----- DOKUMENTAUSZUG -----

Dabei hatte man beim Kölner Privatsender genau aufs Timing geachtet: Der Film wurde genau am Abend des Tages ausgestrahlt, an dem sich Vizekanzler Olaf Scholz dem Wirecard-Untersuchungsausschuss in Berlin stellen musste. Aber auch das half nichts. Dafür sorgt der Film nun im Nachhinein für Aufsehen. So wie es aussieht, wird es sogar ein weiteres gerichtliches Nachspiel geben - eine Publicity, die RTL wohl gerne vermieden hätte und die teuer werden kann.

Trotz einer einstweiligen Verfügung sendete RTL den Film unverändert

Denn RTL hatte sehr kurz vor der Ausstrahlung eine einstweilige Verfügung gegen die Ausstrahlung kassiert, den Film aber trotzdem unverändert gesendet. Der Anwalt eines ehemaligen Wirecard-Mitarbeiters, der im Film vorkommt und der der Kronzeuge im laufenden Wirecard-Ermittlungsverfahren ist, hatte diese erst beim Landgericht München und dann in nächster Instanz beim Oberlandesgericht (OLG) München beantragt. "Der Beitrag ist aus unserer Sicht vorverurteilend, der Zuschauer hat das Urteil schon gefällt", sagt Rechtsanwalt Lucas Brost aus Köln. Die Richter des OLG hatten sich dieser Argumentation angeschlossen. Der Film sei zu beanstanden, "insbesondere weil nach dem maßgeblichen Verständnis eines unvoreingenommenen Zuschauers der Verdacht geäußert wird, dass über Wirecard auch Kinderpornografie und Terrorismus mitfinanziert worden ist und der namentlich genannte Antragssteller als ,Statthalter in Dubai' hierbei eine maßgebliche Rolle gespielt hat", heißt es im Beschluss des OLG Münchens. Es droht nun ein Ordnungsgeld von bis zu 250 000 Euro gegen RTL oder ersatzweise Ordnungshaft von bis zu sechs Monaten gegen RTL-Geschäftsführer. Dieses will Anwalt Brost nun beantragen.

----- BEREITGESTELLTE ANGABEN -----

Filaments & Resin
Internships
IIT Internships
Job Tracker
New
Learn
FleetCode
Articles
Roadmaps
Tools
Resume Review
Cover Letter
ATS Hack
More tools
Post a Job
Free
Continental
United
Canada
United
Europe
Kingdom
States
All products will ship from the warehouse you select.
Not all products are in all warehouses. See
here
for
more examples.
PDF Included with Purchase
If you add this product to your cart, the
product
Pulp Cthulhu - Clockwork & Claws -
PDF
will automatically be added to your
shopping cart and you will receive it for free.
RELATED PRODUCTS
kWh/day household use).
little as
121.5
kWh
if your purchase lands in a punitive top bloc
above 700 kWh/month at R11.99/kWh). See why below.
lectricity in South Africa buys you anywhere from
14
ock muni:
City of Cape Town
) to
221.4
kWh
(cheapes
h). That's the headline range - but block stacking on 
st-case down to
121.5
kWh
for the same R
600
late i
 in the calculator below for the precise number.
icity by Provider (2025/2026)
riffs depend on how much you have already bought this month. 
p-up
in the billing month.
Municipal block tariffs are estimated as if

-----
----- BEREITGESTELLTE ANGABEN -----

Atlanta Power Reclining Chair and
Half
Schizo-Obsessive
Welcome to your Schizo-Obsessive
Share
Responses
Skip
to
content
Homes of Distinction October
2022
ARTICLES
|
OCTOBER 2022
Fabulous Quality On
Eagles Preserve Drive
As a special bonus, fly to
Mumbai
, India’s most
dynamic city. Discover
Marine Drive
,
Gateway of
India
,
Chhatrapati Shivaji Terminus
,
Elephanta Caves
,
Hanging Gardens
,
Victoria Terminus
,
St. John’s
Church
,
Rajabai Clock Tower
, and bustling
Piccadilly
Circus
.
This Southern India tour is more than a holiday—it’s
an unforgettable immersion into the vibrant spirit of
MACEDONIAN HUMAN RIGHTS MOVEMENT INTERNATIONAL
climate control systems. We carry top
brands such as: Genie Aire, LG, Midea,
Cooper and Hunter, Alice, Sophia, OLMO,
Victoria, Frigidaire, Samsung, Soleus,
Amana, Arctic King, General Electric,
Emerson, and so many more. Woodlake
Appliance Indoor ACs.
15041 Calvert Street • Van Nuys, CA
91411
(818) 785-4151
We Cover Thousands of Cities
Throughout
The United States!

-----

*WAS ZU TUN IST*
Nimm den Artikel über den RTL-Film zu Wirecard nach seinem letzten Satz wieder auf und schreib ihn weiter. Die Zeilen stammen aus einer anderen Quelle als der Artikel.

*ANTWORT*
Der Finanzdienstleiter Wirecard, zuletzt sogar Mitglied im Dax (also eine der 30 wichtigsten börsennotierten Firmen in Deutschland), war im vergangenen Jahr spektakulär zusammengebrochen, es gibt massive Betrugsvorwürfe, sehr viel Geld ist einfach verschwunden. Der ehemalige Wirecard-Chef Markus Braun und der untergetauchte Vorstand Jan Marsalek werden von der ermittelnden Münchner Staatsanwaltschaft schwer belastet, unter anderem mit Informationen des Kronzeugen, der ebenfalls noch in U-Haft ist - und eben im Film namentlich genannt wird. Wirecard ist einer der größten Wirtschaftsskandale der jüngeren Zeit und beschäftigt nun auch die Politik in Berlin. Eigentlich guter Stoff, mehrere Produzenten arbeiten bereits an Verfilmungen.

Sogar Deutsche-Bank-Chef Christian Sewing tritt auf und äußert sich zum Fall Wirecard

Die RTL-Produktion Der große Fake ist ein sogenanntes Dokudrama - eine zuletzt sehr beliebte, aber auch umstrittene Darstellungsform. Darin werden nachgestellte Szenen mit Schauspielern, Interviews mit wahren Protagonisten und die Darstellung der Fakten vermischt. Fiktives und Faktisches wechseln sich also dramaturgisch ab, damit der Zuschauer dranbleibt. So tritt neben anderen sogar Deutsche-Bank-Chef Christian Sewing auf und äußert sich zum Fall Wirecard. Braun, der derzeit in U-Haft sitzt, wird von Christoph Maria Herbst ( Stromberg) gespielt, Marsalek von Franz Hartwig ( Der Pass).

Der große Fake lief vom 31. März an bereits im kostenpflichtigen Streamingdienst TV-Now (der demnächst in RTL plus umbenannt werden soll). Am 22. April dann wurde die Produktion erstmals im frei empfangbaren Sender RTL gezeigt, im Rahmen eines Themenabends, gefolgt von einer Dokumentation. Inzwischen hat RTL in seiner Mediathek vorsorglich die entsprechenden Stellen in Der große Fake unkenntlich gemacht, sieht sich aber trotzdem im Recht.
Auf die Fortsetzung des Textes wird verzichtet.